# Solution to the second order differential equation of $LCR$ series circuit.

When applying Kirchoff's voltage law to a $\text{LCR}$ series circuit. The following differential equation pops up..

$$E\sin(Kt)-\dfrac{q}{C}-R\dfrac{dq}{dt}-L\dfrac{d^2q}{dt^2}=0$$

Where $E$, $K$, $R$, $C$ and $L$ are positive constants.

I tried solving the equation by assuming the solution to be of the form $A\sin(Bx)+C\cos(Dx)$ and then solving for the constants but it didn't work.

I'm in 12th grade and only know how to solve differential equations like linear first degree.

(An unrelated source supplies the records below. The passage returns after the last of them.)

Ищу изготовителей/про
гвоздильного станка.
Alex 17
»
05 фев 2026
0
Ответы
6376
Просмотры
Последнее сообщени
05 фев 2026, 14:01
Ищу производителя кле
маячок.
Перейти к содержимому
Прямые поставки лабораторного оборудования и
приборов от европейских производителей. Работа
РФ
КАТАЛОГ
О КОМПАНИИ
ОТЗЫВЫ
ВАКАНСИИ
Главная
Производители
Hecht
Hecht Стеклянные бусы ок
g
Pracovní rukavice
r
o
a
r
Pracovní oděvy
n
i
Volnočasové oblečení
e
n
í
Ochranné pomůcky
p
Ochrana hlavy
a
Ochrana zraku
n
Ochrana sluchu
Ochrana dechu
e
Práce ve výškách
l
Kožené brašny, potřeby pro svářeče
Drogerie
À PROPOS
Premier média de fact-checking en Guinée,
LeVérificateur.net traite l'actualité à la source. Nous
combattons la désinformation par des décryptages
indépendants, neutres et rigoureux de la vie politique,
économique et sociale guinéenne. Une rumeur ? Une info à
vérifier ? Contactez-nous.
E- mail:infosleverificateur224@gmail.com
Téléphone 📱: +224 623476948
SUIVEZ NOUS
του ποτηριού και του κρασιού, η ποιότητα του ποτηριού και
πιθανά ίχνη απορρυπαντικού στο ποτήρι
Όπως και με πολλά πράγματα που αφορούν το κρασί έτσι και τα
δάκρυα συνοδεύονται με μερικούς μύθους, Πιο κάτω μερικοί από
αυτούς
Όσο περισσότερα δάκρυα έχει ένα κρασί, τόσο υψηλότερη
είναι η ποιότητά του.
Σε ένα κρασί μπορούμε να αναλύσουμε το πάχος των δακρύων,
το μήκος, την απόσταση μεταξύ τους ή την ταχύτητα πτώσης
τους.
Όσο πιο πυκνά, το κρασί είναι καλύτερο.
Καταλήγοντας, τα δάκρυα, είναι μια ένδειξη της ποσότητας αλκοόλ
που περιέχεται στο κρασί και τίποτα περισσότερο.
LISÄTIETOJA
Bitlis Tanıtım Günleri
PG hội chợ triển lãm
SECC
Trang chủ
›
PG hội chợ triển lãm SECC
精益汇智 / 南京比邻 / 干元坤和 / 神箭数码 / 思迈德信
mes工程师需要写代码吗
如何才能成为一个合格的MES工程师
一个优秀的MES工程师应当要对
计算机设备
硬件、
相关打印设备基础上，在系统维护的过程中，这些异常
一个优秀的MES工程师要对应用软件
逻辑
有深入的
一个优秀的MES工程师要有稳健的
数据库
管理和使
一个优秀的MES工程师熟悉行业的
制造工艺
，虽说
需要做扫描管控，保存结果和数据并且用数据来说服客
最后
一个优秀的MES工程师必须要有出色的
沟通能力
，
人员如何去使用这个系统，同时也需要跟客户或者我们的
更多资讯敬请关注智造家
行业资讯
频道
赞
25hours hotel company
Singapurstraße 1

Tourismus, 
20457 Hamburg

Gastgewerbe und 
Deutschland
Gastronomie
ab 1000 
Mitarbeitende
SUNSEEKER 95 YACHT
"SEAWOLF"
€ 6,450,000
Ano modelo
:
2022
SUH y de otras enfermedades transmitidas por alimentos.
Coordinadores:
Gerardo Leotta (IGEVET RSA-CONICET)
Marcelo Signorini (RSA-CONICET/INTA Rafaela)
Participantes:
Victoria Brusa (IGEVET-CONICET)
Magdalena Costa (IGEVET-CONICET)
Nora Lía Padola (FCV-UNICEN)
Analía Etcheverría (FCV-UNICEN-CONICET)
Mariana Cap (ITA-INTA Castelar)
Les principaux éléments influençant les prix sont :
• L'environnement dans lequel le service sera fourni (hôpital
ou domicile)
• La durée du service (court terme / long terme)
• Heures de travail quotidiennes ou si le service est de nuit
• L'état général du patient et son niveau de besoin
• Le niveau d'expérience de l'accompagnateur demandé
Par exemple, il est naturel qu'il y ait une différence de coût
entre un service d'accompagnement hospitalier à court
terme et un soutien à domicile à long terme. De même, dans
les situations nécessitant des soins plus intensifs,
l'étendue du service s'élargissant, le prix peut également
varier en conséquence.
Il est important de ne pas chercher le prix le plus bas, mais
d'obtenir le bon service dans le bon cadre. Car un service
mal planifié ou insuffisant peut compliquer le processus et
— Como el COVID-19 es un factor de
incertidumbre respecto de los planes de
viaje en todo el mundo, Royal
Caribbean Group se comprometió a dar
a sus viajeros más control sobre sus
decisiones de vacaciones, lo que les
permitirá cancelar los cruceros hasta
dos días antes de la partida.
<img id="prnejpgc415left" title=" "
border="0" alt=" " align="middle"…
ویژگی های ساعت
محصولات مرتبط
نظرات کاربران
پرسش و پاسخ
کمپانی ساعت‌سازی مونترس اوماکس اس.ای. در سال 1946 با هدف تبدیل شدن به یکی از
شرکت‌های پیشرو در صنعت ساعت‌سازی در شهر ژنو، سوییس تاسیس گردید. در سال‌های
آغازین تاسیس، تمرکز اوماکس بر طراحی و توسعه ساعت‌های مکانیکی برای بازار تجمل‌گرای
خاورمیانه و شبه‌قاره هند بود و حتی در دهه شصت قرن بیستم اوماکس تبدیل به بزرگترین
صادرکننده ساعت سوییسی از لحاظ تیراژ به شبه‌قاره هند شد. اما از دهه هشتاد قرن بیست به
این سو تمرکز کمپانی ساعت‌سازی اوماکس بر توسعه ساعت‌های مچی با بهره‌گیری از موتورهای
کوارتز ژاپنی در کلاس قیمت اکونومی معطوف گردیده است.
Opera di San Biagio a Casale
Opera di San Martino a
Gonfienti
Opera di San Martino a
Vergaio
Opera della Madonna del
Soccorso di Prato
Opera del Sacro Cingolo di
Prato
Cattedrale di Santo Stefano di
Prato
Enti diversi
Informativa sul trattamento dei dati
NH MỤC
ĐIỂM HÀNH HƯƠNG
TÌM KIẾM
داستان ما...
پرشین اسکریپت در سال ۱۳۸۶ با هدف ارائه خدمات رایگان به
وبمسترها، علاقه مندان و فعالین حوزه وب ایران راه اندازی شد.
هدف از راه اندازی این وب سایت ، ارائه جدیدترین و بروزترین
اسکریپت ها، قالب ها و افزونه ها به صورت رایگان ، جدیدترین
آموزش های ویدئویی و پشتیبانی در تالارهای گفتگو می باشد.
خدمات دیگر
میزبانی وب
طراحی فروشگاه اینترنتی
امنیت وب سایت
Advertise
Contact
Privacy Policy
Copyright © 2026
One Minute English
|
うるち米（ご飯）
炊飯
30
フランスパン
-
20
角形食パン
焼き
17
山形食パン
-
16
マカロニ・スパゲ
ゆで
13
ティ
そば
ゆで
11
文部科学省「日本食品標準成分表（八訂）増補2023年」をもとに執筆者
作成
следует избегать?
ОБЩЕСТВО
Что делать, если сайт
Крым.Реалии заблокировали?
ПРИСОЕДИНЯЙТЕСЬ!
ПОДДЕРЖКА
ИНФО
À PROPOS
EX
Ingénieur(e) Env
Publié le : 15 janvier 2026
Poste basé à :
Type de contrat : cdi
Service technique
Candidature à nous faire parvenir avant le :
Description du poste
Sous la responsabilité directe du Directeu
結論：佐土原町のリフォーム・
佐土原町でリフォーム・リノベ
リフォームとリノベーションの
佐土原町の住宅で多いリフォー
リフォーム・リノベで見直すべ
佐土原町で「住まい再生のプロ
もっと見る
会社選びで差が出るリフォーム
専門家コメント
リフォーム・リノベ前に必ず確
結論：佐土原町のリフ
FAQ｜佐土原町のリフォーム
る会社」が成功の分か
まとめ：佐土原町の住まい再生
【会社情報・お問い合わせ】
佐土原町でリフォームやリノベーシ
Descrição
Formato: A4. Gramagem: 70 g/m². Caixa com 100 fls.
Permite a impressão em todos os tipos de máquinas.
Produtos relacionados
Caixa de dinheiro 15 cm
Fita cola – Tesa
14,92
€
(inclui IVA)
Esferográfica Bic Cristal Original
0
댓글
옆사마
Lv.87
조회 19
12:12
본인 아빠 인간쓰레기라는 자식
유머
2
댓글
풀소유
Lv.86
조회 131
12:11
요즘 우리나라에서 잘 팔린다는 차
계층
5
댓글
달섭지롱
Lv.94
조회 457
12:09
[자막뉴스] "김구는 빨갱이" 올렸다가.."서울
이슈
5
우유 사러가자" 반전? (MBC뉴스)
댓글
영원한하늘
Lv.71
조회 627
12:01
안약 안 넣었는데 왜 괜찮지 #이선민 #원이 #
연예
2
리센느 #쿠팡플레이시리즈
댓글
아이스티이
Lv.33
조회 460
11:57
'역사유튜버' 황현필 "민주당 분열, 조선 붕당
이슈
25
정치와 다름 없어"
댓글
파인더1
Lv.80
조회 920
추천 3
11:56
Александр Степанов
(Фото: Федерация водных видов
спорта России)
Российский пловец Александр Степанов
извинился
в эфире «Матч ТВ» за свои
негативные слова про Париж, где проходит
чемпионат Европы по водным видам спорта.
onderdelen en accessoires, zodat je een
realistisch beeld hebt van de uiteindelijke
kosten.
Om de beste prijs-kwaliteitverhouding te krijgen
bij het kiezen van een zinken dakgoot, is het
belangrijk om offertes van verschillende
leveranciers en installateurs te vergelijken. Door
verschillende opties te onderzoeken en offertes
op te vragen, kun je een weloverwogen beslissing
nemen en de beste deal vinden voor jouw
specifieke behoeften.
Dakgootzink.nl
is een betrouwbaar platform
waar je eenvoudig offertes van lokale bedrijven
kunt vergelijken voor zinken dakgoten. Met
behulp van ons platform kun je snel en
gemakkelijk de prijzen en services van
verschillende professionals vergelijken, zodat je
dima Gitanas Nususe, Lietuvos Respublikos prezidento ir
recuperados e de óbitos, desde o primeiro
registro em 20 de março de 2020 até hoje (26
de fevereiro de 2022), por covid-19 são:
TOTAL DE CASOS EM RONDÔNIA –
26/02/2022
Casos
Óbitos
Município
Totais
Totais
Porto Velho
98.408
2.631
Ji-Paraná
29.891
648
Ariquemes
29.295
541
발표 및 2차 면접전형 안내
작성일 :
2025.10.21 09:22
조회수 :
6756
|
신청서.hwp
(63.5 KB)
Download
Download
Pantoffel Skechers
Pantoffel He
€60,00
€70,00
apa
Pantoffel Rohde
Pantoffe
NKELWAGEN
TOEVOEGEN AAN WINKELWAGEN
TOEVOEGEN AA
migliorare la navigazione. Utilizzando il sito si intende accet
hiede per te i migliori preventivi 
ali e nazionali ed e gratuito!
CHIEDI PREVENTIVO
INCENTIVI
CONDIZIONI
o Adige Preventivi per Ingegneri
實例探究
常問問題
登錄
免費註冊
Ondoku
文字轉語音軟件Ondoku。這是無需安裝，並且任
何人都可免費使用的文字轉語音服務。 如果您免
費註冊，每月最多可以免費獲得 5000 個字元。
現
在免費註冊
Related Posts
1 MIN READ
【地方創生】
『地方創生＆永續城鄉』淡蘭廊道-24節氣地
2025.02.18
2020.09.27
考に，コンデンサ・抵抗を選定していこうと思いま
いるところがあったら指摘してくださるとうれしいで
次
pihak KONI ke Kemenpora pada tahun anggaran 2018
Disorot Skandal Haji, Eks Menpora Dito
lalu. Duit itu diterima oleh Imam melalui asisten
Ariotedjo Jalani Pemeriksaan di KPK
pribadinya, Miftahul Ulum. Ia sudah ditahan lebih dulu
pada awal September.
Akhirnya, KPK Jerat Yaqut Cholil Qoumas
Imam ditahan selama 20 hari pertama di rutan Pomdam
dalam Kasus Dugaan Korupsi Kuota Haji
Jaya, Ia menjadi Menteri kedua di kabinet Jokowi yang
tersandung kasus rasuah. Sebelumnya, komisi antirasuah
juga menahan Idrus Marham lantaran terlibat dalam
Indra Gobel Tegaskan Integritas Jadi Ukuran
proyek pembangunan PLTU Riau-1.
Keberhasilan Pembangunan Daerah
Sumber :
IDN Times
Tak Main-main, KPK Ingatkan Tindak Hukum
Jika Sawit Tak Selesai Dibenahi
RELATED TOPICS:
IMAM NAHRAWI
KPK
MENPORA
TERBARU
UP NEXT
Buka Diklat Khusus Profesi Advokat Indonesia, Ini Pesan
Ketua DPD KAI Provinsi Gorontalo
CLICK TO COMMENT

This is a second order ODE, inhomogeneous. You have to solve it by beginning with solving the homogeneous one

$$L\frac{d^2q}{dt^2}+R\frac{dq}{dt}+\frac{1}{C}q=0$$

passing by polynomial

$$L \lambda^2 + R\lambda +\frac{1}{C}=0$$

Try to solve it in $\lambda$ and you will obtain the costants that have to be inserted in the first draft of solution, that will be of the form

$$q(t) = c_1 e^{\lambda_1t} + c_2e^{\lambda_1t} \quad \text{with } \lambda_1\neq\lambda_2$$

• How would you know that $\lambda_1 \ne \lambda_2$, it depends on $L,R,C$ and in this case, the homogeneous solution would be $q(t) = (At+B)e^{\lambda_1 t}$ – stity Sep 4 '17 at 10:15
• If $\lambda_1 = \lambda_2$ then solution becomes of the form $$q(t)=c_1e^{\lambda t}+c_2 t e^{\lambda t}$$ – Clyde A. Jansen Sep 4 '17 at 10:17
• And you don't explain how to find the whole solution (i.e. homogeneous + particular solution) – stity Sep 4 '17 at 10:19
• Of course not. Just want to do it step by step, leading him to polyomial one... – Clyde A. Jansen Sep 4 '17 at 10:21
• The particular solution is not a polynomial one but a trigonometric one of the form $A\cos(Kt)+B\cos(Kt)$ – stity Sep 4 '17 at 10:34

Don't know if you are acquainted with complex numbers.

These type of equations are easily solved (electrical engineers know very well) in the complex field.

Pass from $E\sin(Kt)$ to $V=E e^{iKt}$, and also express $q=Q e^{iK(t+\tau)}$, or better just $q=Q e^{iKt}$, allowing $Q$ to be complex .
To take the derivatives is easy, and you arrive to a complex equation to be solved for $Q$ and which is linear in $V$ ($V$ divided by a complex expression in $R,L,C$).

In that, take the immaginary component of both sides, and that's all.